We didn't really. They, respectively, didn't finish the entire test, over-engineered a few of the other questions and failed the comprehension test (we test the ability to understand requirements as well).
The thing is clearly marked "pragmatic solutions" rather than most interesting as well.
>>1 person wrote a proper state machine driven parser that worked.
Look, the fact is, based on the replies below, this guy is probably better off working somewhere else.
Not to go off on this particular person, the preoccupation with "Library Knowledge(tm)" in the enterprise (so, Java) world has become an epidemic. I have seen libraries used for all the wrong reasons, pulling in great gobs of someone elses code to do a bloody string copy!
Damn, you are hiring coders. Let them fricken code, for God's sake.
Please, I know all of the counter arguments (I've been harangued by them for years), but I really think that there is a middle ground here. Some things are truly worth bringing into a project via library. Big things, things that are really hard things that you may not have the staff to handle. But if we are afraid to let coders code some stuff, even trivial stuff, then we have killed the one true joy that we had in the first place: coding!
One thing to remember about libraries is that they have bugs too! Just because someones got an apache page, doesn't mean that there are no bugs in there lurking. You WILL most probably need to understand the problem/solution well enough to use the library in the first place.
We pay people for robust solutions, not to write code. It's a whole lot more complicated than "just programming". In fact we'd rather they wrote less code and did more thinking.
Experienced engineers will trade off a COTS solution against build. Inexperienced engineers will machine 2000 M3x12 screws by hand.
Just because you're an engineer doesn't mean we want you to sit in front of a lathe/mill all day.
Libraries wouldn't exist if we didn't want to reuse work. With respect to more bugs in libraries, this is rarely the case for established products. In fact by writing our own code with similar intent will almost certainly incur more test effort, more odd edge cases and more $$$.
Final point: I wrote some code a few years ago in Java that spoke to .doc files, databases, a SOAP API and a service bus. It was (excluding blank lines and bracketed lines) 2900 lines of code with 850 unit tests. It handles over a million insurance contracts a year. This would have not been possible if I'd written ANY component myself.
I was paid to solve the problem, not write those libraries again.
In my mind the bigger issue is that something like CSV parsing is so common, and so old that it just should be part of every higher level language's standard library these days, as common as split() is. That way people learning the language learn that you just do it with the library and get on with it.
(I agree with the rest, anybody can more or less learn their way around a library with a little time, but learning to actually code well is a much more valuable skill and much more rare).
I thought for coding tests implementations are supposed to be done from scratch on. Or at least the guy who wrote the working parser should be on top of the list.
Not really. We want people to solve the problem, not invent something that needs maintenance. In some cases, from scratch is important, but for most it's not.

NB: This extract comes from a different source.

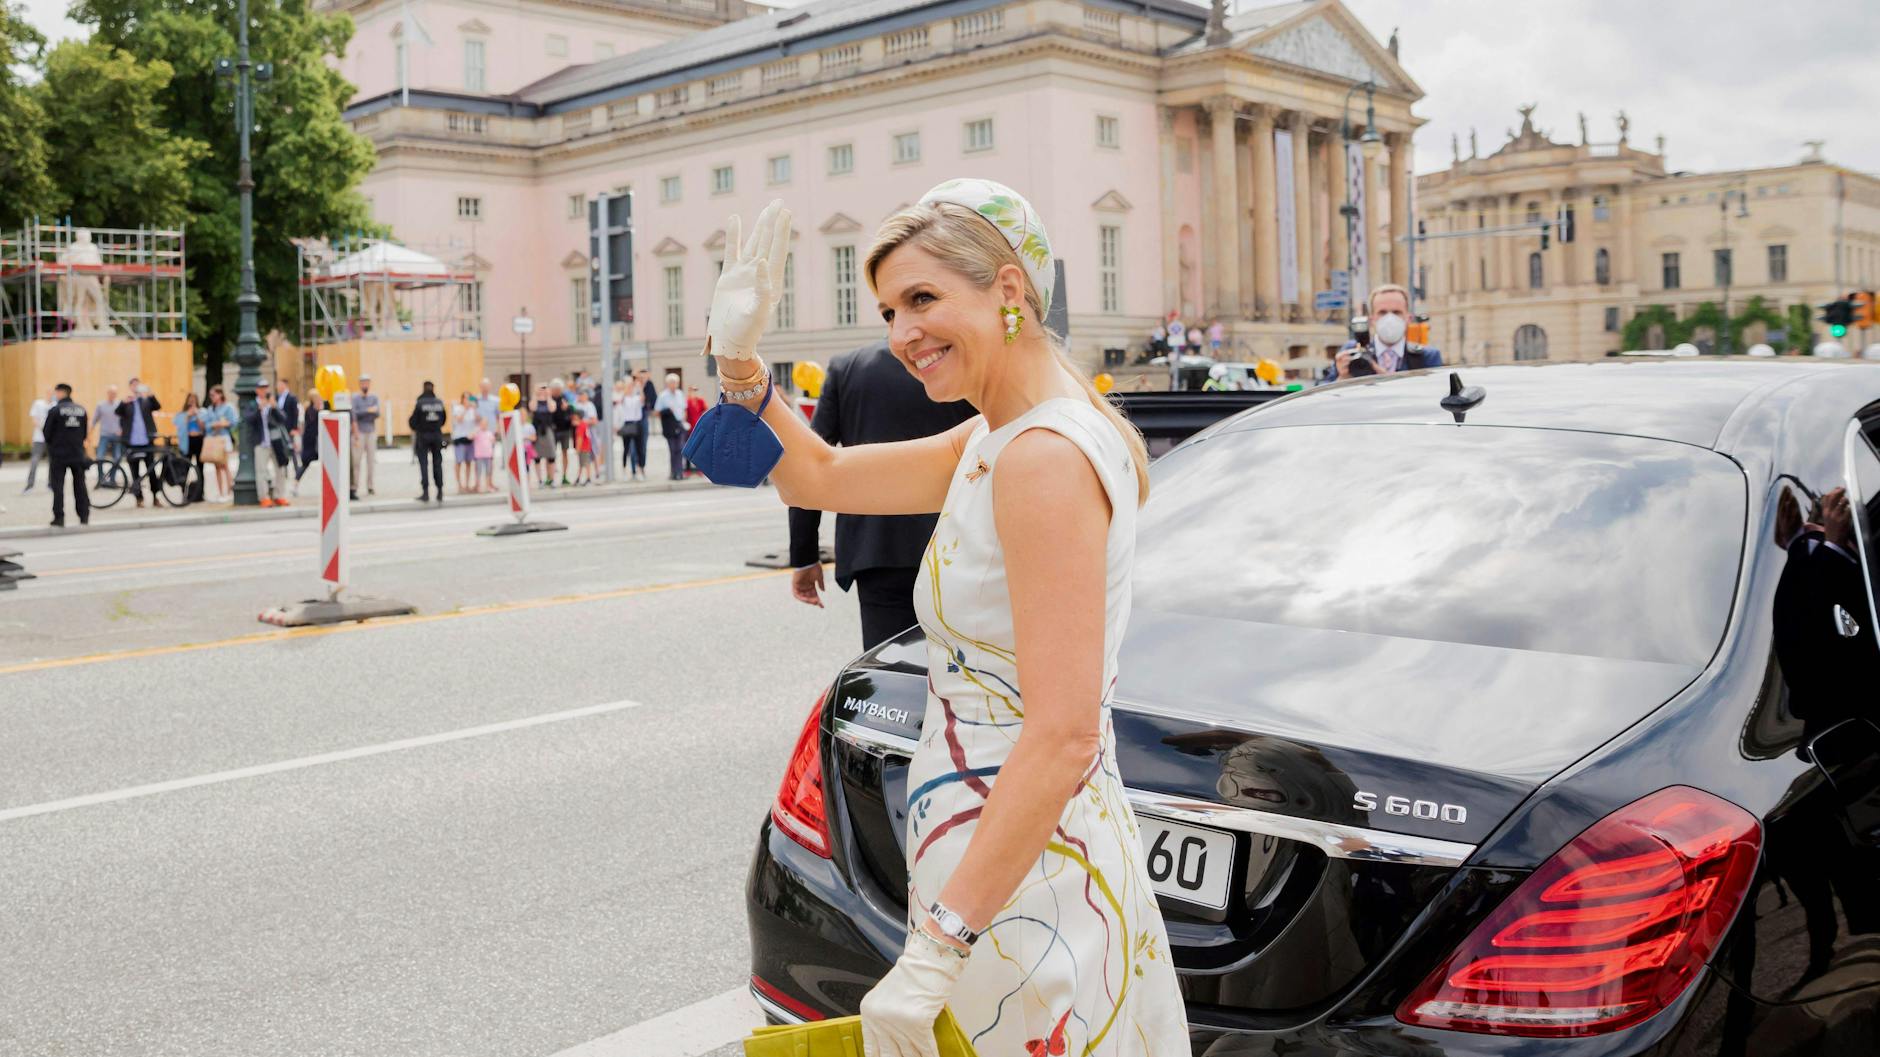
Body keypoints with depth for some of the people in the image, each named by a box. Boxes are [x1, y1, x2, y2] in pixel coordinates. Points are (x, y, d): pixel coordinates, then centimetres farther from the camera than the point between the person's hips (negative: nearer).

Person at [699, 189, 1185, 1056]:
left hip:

No we don't want competent people showboating and pissing cash up the wall reinventing wheels that have a high maintenance cost because it's fun.
We hire engineers.
An analogy: would you hire the electrical engineer who knocks up an ASIC for every task or the one who designs in a COTS part for a predictable unit cost and manufacturing lead time?
The thing is clearly marked "pragmatic solutions" rather than most interesting as well.